Dave: When Walt Disney started out, he and Ub Iwerks, under contract, created a character called “Oswald the Lucky Rabbit,” and they did well with it — until his distributor decided to cut him out and have others draw the character Walt created. Walt then went on to create Mortimer Mouse (which his wife suggested would be much more likable as Mickey Mouse), and that character went on to form the basis of the most successful media company in history. So first, a unique asset that you own trumps everything else. Second, imagination is key. Third, you and your team need top-level skills in order to execute quickly in the face of opportunity.
Steve: What is your philosophy on being an entrepreneur?
Dave: It’s something that you either are drawn to or you aren’t. I can’t imagine doing anything else. I think that’s the litmus test. It helps to have the opportunity though. I was lucky enough to be able to start a business as young as age 12 and have been doing it ever since, all through high school and college. Many people get drawn into jobs, mortgages, and obligations that make starting a business and the accompanying risk difficult to stomach, and miss their entrepreneurial calling. All I can say is start young, when you can afford to make mistakes. If you don’t have that opportunity, don’t be afraid to try.

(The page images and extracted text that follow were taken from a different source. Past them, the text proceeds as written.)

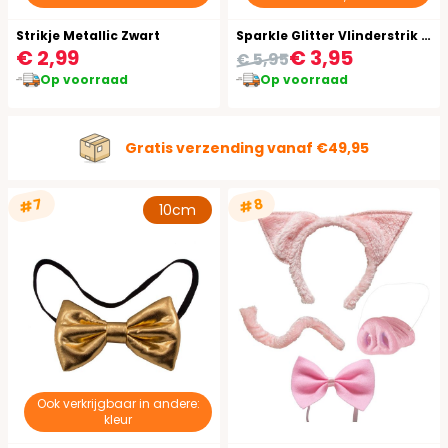
Strikje Metallic Zwart
Sparkle Glitter Vlinderstrik Goud
€ 2,99
€ 3,95
€ 5,95
Op voorraad
Op voorraad
Gratis verzending vanaf €49,95
#7
#8
10cm
Ook verkrijgbaar in andere:
kleur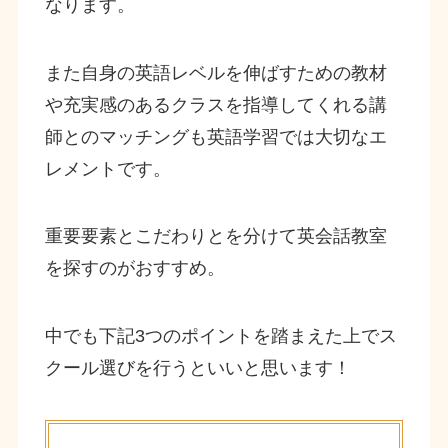
なります。
また自身の英語レベルを伸ばすための教材
や充実感のあるクラスを指導してくれる講
師とのマッチングも英語学習では大切なエ
レメントです。
重要要素とこだわりとを分けて英会話教室
を探すのがおすすめ。
中でも下記3つのポイントを踏まえた上でス
クール選びを行うといいと思います！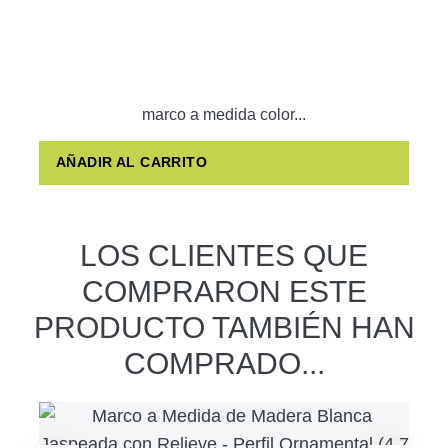
marco a medida color...
AÑADIR AL CARRITO
LOS CLIENTES QUE
COMPRARON ESTE
PRODUCTO TAMBIÉN HAN
COMPRADO...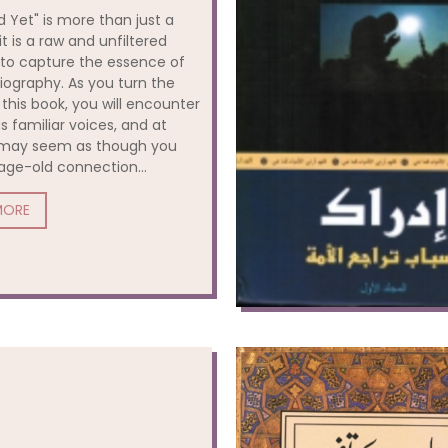
 Yet" is more than just a
t is a raw and unfiltered
to capture the essence of
iography. As you turn the
this book, you will encounter
 familiar voices, and at
t may seem as though you
age-old connection...
MORE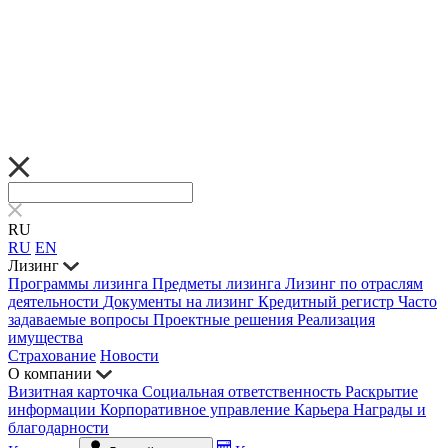
RU
RU
EN
Лизинг
Программы лизинга
Предметы лизинга
Лизинг по отраслям
деятельности
Документы на лизинг
Кредитный регистр
Часто
задаваемые вопросы
Проектные решения
Реализация
имущества
Страхование
Новости
О компании
Визитная карточка
Социальная ответственность
Раскрытие
информации
Корпоративное управление
Карьера
Награды и
благодарности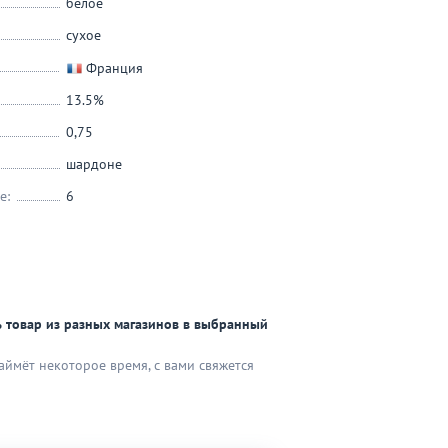
белое
сухое
Франция
13.5%
0,75
шардоне
е:
6
 товар из разных магазинов в выбранный
аймёт некоторое время, с вами свяжется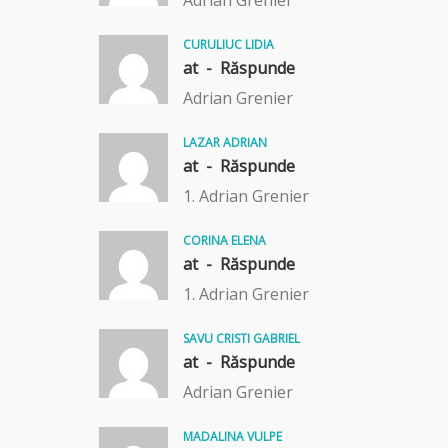
CURULIUC LIDIA
at -
Răspunde
Adrian Grenier
LAZAR ADRIAN
at -
Răspunde
1. Adrian Grenier
CORINA ELENA
at -
Răspunde
1. Adrian Grenier
SAVU CRISTI GABRIEL
at -
Răspunde
Adrian Grenier
MADALINA VULPE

Steve: What would you like to see happen over the next 18 months for TwitterVision and your other ventures?
Dave: Twittervision and our other work has received a ton of press and given us an opportunity to pursue a variety of “real businesses”. We’re hiring and are working the notebook. Ideally we’ll see Roundhouse develop a portfolio of successful ideas over the next year or so.
Steve: Sometimes I like to close an interview with a “Do This List”. So for you, what are the top five things an entrepreneur must consider before starting a new venture?
Dave: 1. Consider the nature of the opportunity: is this a lifestyle business, a service business, a product business, or what?
2. How will it end? Are you going to sell it in 5 years, if so, to whom and for how much? Why do you think you can get that valuation?
3. Can you go it alone or will you need a team? How can you get the right team, and how will you keep them motivated?
4. Where are you going to get startup capital? Can you self fund or do you need investors? Why will an investor invest with you?
5. Wait for the right strategic fit, whether it’s suppliers, employees, partners or products. Many entrepreneurs are driven, action-oriented people. But this can lead to poor choices which can ultimately greatly limit your potential. Don’t be afraid to say “no” when the fit is not right, and that includes customers. Not all revenue is good revenue.